ÉNONCÉ
Modifiez les enregistrements ci-dessous en remplaçant chaque occurrence de « locality » par « location », sans toucher au reste.

------ DONNÉES FOURNIES

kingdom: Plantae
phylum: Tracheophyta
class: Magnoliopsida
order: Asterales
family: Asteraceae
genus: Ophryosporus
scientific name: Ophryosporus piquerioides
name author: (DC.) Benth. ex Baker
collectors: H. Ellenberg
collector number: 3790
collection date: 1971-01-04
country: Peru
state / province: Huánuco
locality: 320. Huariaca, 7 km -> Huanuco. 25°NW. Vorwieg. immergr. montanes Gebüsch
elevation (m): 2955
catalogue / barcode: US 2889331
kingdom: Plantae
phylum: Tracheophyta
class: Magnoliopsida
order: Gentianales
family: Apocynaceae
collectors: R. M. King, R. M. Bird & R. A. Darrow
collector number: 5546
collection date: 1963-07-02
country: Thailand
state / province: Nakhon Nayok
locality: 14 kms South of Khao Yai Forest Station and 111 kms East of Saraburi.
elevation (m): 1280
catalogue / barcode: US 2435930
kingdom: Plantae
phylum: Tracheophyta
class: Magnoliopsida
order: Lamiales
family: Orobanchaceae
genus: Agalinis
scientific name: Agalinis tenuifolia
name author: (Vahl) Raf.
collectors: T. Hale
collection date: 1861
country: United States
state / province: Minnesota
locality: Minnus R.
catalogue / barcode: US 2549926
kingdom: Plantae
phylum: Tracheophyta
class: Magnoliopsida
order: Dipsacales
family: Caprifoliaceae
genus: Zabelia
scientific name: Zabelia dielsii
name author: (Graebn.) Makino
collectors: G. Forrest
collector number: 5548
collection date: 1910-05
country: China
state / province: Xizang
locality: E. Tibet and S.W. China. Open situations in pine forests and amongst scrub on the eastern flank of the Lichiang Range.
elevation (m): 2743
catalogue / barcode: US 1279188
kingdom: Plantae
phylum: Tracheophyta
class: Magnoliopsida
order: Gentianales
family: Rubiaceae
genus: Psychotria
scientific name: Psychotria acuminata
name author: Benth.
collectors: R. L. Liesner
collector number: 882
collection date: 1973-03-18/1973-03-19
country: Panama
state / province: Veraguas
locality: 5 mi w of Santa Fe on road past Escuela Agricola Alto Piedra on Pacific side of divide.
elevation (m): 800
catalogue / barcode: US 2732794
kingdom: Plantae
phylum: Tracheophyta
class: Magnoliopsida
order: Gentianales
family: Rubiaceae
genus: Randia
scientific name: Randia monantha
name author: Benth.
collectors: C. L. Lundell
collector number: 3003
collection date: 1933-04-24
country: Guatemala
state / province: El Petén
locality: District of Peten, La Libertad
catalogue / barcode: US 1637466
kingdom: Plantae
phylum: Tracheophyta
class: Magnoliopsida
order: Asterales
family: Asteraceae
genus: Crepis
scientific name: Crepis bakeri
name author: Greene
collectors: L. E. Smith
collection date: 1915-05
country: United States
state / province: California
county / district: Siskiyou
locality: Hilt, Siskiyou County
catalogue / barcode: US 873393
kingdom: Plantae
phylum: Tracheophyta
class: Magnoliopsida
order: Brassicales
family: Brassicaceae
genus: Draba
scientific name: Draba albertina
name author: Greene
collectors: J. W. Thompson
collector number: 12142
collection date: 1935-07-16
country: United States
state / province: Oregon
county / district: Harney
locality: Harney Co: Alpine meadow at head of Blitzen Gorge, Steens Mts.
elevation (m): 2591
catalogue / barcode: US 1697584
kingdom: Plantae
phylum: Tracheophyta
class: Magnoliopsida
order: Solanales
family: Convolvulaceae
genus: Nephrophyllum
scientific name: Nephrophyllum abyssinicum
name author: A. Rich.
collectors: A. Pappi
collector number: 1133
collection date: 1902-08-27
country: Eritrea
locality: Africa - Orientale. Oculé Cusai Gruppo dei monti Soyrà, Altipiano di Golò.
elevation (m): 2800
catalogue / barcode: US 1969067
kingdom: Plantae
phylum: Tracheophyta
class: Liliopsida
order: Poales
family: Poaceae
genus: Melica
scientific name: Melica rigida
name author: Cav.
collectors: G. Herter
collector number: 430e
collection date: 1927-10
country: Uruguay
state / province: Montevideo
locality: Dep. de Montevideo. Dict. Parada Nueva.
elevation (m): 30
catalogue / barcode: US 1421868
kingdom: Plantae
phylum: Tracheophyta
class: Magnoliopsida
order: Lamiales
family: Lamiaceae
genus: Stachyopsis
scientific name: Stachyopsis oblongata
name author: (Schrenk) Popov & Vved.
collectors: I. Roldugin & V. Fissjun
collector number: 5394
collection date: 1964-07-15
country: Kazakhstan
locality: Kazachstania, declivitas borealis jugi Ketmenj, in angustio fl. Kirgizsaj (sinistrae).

------------

RÉPONSE RÉDIGÉE
kingdom: Plantae
phylum: Tracheophyta
class: Magnoliopsida
order: Asterales
family: Asteraceae
genus: Ophryosporus
scientific name: Ophryosporus piquerioides
name author: (DC.) Benth. ex Baker
collectors: H. Ellenberg
collector number: 3790
collection date: 1971-01-04
country: Peru
state / province: Huánuco
location: 320. Huariaca, 7 km -> Huanuco. 25°NW. Vorwieg. immergr. montanes Gebüsch
elevation (m): 2955
catalogue / barcode: US 2889331
kingdom: Plantae
phylum: Tracheophyta
class: Magnoliopsida
order: Gentianales
family: Apocynaceae
collectors: R. M. King, R. M. Bird & R. A. Darrow
collector number: 5546
collection date: 1963-07-02
country: Thailand
state / province: Nakhon Nayok
location: 14 kms South of Khao Yai Forest Station and 111 kms East of Saraburi.
elevation (m): 1280
catalogue / barcode: US 2435930
kingdom: Plantae
phylum: Tracheophyta
class: Magnoliopsida
order: Lamiales
family: Orobanchaceae
genus: Agalinis
scientific name: Agalinis tenuifolia
name author: (Vahl) Raf.
collectors: T. Hale
collection date: 1861
country: United States
state / province: Minnesota
location: Minnus R.
catalogue / barcode: US 2549926
kingdom: Plantae
phylum: Tracheophyta
class: Magnoliopsida
order: Dipsacales
family: Caprifoliaceae
genus: Zabelia
scientific name: Zabelia dielsii
name author: (Graebn.) Makino
collectors: G. Forrest
collector number: 5548
collection date: 1910-05
country: China
state / province: Xizang
location: E. Tibet and S.W. China. Open situations in pine forests and amongst scrub on the eastern flank of the Lichiang Range.
elevation (m): 2743
catalogue / barcode: US 1279188
kingdom: Plantae
phylum: Tracheophyta
class: Magnoliopsida
order: Gentianales
family: Rubiaceae
genus: Psychotria
scientific name: Psychotria acuminata
name author: Benth.
collectors: R. L. Liesner
collector number: 882
collection date: 1973-03-18/1973-03-19
country: Panama
state / province: Veraguas
location: 5 mi w of Santa Fe on road past Escuela Agricola Alto Piedra on Pacific side of divide.
elevation (m): 800
catalogue / barcode: US 2732794
kingdom: Plantae
phylum: Tracheophyta
class: Magnoliopsida
order: Gentianales
family: Rubiaceae
genus: Randia
scientific name: Randia monantha
name author: Benth.
collectors: C. L. Lundell
collector number: 3003
collection date: 1933-04-24
country: Guatemala
state / province: El Petén
location: District of Peten, La Libertad
catalogue / barcode: US 1637466
kingdom: Plantae
phylum: Tracheophyta
class: Magnoliopsida
order: Asterales
family: Asteraceae
genus: Crepis
scientific name: Crepis bakeri
name author: Greene
collectors: L. E. Smith
collection date: 1915-05
country: United States
state / province: California
county / district: Siskiyou
location: Hilt, Siskiyou County
catalogue / barcode: US 873393
kingdom: Plantae
phylum: Tracheophyta
class: Magnoliopsida
order: Brassicales
family: Brassicaceae
genus: Draba
scientific name: Draba albertina
name author: Greene
collectors: J. W. Thompson
collector number: 12142
collection date: 1935-07-16
country: United States
state / province: Oregon
county / district: Harney
location: Harney Co: Alpine meadow at head of Blitzen Gorge, Steens Mts.
elevation (m): 2591
catalogue / barcode: US 1697584
kingdom: Plantae
phylum: Tracheophyta
class: Magnoliopsida
order: Solanales
family: Convolvulaceae
genus: Nephrophyllum
scientific name: Nephrophyllum abyssinicum
name author: A. Rich.
collectors: A. Pappi
collector number: 1133
collection date: 1902-08-27
country: Eritrea
location: Africa - Orientale. Oculé Cusai Gruppo dei monti Soyrà, Altipiano di Golò.
elevation (m): 2800
catalogue / barcode: US 1969067
kingdom: Plantae
phylum: Tracheophyta
class: Liliopsida
order: Poales
family: Poaceae
genus: Melica
scientific name: Melica rigida
name author: Cav.
collectors: G. Herter
collector number: 430e
collection date: 1927-10
country: Uruguay
state / province: Montevideo
location: Dep. de Montevideo. Dict. Parada Nueva.
elevation (m): 30
catalogue / barcode: US 1421868
kingdom: Plantae
phylum: Tracheophyta
class: Magnoliopsida
order: Lamiales
family: Lamiaceae
genus: Stachyopsis
scientific name: Stachyopsis oblongata
name author: (Schrenk) Popov & Vved.
collectors: I. Roldugin & V. Fissjun
collector number: 5394
collection date: 1964-07-15
country: Kazakhstan
location: Kazachstania, declivitas borealis jugi Ketmenj, in angustio fl. Kirgizsaj (sinistrae).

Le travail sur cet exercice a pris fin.